Zeitgleich zum Ansturm auf die hautfarbenen Masken wurden auf Social Media jedoch auch kritische Stimmen laut. Kritische Stimmen, die Kim Kardashian Rassismus vorwerfen. Denn die dunkelste Maske sei nicht hautfarben – sondern einfach nur schwarz, so der Tenor.

"Kim, du hast die Maske des schwarzen Models einfach KOMPLETT SCHWARZ gemacht. Du checkst schon, dass die Hautfarbe von schwarzen Menschen nicht die Farbe Schwarz hat – genauso wie weisse Menschen keine Haut haben, die so weiss ist wie ein Blatt Papier? Warum konntest du die Maske nicht einfach in einem dunklen Braunton herstellen lassen?", fragt eine Twitter-Userin.

"Schlag doch einfach weiterhin Profit aus deinem Rassismus"

Eine andere schreibt: "Der Nude-Ton des schwarzen Models ist ungenau – er ist beleidigend und aus kultureller Sicht völlig daneben." Für den Post hat die Userin über 10'000 Likes bekommen.

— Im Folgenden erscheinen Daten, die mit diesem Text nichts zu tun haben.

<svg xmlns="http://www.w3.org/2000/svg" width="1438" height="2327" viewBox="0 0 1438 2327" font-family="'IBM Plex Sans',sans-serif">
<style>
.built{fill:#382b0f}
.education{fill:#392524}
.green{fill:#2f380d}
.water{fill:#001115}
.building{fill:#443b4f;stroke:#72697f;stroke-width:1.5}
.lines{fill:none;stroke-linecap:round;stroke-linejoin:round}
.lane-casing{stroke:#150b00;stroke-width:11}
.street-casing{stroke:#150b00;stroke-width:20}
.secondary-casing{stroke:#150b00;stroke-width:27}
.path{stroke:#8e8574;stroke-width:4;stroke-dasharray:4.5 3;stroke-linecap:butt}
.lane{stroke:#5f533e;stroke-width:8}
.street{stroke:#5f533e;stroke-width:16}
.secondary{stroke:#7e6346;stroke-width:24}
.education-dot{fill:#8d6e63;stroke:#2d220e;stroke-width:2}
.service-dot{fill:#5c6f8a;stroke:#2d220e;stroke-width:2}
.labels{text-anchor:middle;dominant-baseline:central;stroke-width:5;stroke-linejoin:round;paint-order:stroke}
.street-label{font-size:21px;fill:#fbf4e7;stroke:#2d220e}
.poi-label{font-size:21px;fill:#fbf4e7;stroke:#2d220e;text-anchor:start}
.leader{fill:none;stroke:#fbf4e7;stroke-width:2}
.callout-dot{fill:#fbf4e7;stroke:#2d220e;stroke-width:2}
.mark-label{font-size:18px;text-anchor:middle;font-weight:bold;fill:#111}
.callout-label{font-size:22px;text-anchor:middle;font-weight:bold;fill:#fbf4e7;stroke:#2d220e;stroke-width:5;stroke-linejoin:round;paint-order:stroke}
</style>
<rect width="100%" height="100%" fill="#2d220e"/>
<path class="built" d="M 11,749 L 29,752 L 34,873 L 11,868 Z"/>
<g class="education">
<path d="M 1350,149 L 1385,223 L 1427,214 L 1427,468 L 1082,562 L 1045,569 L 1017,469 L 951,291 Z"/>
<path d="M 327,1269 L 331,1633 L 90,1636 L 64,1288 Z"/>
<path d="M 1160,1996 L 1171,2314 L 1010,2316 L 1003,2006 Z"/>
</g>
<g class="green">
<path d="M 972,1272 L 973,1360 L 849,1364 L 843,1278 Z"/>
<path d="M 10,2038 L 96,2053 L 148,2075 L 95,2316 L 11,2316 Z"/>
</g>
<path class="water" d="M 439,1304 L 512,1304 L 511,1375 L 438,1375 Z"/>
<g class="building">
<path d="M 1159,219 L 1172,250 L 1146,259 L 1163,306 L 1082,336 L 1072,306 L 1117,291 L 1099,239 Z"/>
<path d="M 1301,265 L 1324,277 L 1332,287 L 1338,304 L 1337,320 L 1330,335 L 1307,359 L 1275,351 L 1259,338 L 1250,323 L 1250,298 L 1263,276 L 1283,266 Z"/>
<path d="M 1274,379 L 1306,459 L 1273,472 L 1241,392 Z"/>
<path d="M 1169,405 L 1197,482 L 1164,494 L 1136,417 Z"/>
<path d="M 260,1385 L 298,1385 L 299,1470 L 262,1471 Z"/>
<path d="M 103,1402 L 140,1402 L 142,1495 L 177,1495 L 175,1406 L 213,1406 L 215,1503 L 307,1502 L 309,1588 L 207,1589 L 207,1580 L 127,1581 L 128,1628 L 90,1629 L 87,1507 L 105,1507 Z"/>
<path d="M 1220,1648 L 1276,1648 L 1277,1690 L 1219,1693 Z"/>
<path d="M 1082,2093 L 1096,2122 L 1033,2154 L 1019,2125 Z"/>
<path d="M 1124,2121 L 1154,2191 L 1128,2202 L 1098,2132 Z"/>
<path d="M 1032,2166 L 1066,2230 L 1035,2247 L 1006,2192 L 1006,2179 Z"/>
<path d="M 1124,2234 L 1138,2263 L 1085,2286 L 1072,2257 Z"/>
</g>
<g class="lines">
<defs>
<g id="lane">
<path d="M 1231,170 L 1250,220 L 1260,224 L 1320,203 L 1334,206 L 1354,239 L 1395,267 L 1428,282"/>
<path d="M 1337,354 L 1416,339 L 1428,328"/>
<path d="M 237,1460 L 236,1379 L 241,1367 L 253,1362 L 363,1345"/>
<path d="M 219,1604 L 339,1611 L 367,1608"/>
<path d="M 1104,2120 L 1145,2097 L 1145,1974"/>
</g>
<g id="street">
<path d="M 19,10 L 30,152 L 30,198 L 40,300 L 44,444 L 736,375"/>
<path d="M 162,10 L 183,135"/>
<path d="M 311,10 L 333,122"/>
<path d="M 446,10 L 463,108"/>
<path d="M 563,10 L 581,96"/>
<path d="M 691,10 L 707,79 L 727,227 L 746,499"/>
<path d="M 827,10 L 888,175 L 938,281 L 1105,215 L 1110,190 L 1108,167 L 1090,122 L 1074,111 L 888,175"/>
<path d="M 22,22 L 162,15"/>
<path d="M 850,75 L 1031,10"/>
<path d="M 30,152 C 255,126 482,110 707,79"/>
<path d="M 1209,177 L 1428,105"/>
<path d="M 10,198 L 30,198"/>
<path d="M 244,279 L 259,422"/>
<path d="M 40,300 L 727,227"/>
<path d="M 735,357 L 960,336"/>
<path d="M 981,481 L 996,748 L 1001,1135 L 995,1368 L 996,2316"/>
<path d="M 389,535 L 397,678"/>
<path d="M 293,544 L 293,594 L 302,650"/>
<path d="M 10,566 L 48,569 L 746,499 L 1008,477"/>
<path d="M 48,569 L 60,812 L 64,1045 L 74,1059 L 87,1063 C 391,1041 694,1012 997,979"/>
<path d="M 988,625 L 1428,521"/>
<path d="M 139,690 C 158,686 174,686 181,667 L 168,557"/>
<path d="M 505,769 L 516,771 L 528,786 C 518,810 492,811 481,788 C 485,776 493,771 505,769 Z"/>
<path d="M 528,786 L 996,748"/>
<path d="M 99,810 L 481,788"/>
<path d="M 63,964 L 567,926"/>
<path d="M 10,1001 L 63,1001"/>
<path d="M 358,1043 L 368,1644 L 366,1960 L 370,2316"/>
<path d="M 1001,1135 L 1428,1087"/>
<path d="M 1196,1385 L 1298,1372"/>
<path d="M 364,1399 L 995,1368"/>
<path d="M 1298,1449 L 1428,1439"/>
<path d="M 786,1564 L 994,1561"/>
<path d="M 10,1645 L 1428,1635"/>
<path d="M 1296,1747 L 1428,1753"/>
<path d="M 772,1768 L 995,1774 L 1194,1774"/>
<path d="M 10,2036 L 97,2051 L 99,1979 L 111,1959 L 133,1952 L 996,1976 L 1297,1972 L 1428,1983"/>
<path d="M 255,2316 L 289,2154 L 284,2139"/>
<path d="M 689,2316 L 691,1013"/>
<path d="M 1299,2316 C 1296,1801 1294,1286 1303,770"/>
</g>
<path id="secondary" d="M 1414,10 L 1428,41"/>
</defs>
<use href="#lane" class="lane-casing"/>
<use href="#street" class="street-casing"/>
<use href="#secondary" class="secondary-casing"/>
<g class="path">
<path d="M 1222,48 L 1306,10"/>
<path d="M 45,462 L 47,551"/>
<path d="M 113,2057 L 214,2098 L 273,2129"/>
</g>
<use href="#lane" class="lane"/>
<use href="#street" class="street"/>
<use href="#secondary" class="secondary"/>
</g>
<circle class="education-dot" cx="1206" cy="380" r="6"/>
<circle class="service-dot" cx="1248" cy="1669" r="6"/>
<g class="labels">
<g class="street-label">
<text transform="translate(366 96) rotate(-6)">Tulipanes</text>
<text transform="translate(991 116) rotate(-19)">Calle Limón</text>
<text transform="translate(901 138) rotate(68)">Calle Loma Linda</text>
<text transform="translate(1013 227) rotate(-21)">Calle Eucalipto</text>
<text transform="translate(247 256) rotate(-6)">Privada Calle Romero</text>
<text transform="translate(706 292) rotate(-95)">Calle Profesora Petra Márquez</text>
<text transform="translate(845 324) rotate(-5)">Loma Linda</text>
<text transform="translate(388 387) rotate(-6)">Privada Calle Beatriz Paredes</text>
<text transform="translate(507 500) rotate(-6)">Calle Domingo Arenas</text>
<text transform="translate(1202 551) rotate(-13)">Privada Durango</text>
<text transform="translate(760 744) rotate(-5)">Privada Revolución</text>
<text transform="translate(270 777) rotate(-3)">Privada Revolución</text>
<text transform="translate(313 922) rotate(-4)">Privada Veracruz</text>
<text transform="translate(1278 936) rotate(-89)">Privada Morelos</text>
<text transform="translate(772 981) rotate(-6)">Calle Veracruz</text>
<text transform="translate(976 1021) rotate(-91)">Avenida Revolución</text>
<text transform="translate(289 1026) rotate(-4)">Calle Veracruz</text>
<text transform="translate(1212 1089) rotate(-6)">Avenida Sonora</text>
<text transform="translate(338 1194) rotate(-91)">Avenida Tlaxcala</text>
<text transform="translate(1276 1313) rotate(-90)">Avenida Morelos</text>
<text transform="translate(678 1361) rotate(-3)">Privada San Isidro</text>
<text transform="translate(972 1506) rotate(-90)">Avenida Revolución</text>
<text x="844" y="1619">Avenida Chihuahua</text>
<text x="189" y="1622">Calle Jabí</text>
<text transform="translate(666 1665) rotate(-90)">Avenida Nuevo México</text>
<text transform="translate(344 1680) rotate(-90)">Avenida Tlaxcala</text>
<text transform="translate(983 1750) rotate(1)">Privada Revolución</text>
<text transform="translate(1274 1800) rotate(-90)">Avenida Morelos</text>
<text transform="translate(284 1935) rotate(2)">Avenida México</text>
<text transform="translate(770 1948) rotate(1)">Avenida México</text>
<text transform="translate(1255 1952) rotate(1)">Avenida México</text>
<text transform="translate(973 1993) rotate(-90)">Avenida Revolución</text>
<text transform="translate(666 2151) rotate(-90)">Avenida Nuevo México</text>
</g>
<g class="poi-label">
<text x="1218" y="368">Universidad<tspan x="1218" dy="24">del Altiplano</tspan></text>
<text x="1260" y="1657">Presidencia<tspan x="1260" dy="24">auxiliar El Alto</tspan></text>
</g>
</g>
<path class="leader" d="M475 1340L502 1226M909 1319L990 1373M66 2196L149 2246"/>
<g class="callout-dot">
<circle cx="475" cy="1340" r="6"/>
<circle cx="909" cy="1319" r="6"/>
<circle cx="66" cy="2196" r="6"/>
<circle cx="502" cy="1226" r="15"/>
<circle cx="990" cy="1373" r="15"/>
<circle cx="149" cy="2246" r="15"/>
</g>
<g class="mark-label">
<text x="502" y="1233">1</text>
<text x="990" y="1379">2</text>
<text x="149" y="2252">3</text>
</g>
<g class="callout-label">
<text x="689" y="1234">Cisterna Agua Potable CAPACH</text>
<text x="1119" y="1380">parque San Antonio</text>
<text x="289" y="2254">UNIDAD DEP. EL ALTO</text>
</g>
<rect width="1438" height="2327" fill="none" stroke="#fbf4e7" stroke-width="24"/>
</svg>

Besonders verwundert sind die Kritikerinnen, weil Kims Kinder schwarz sind – und sie dementsprechend umso sensibilisierter sein sollte. So heisst es zum Beispiel in diesem Tweet: "Man könnte denken, diese Familie kennt die verschiedenen Hautfarben von schwarzen Menschen, wenn man sich in Erinnerung ruft, dass ihre Kids schwarz sind. Man könnte denken, dass sie checken, dass das kein schwarzer Hautton ist. Aber mach nur so weiter, Kimberly... Schlag doch einfach weiterhin Profit aus deinem Rassismus".

Der Druck steigt

Kim Kardashian hat sich zu den Vorwürfen bisher noch nicht geäussert. Aber der Druck steigt – vor allem, weil es nicht das erste Mal ist, dass Kim und ihrem Label Rassismus-Vorwürfe gemacht werden. Erinnert ihr euch noch an den ursprünglichen Brand-Namen, den sie dann ändern musste, weil ihr halb Japan kulturelle Aneignung vorwarf? "Kimono" – also wie das traditionelle Kleidungsstück? Manchmal könnte man echt meinen, das Ganze passiert mit Absicht.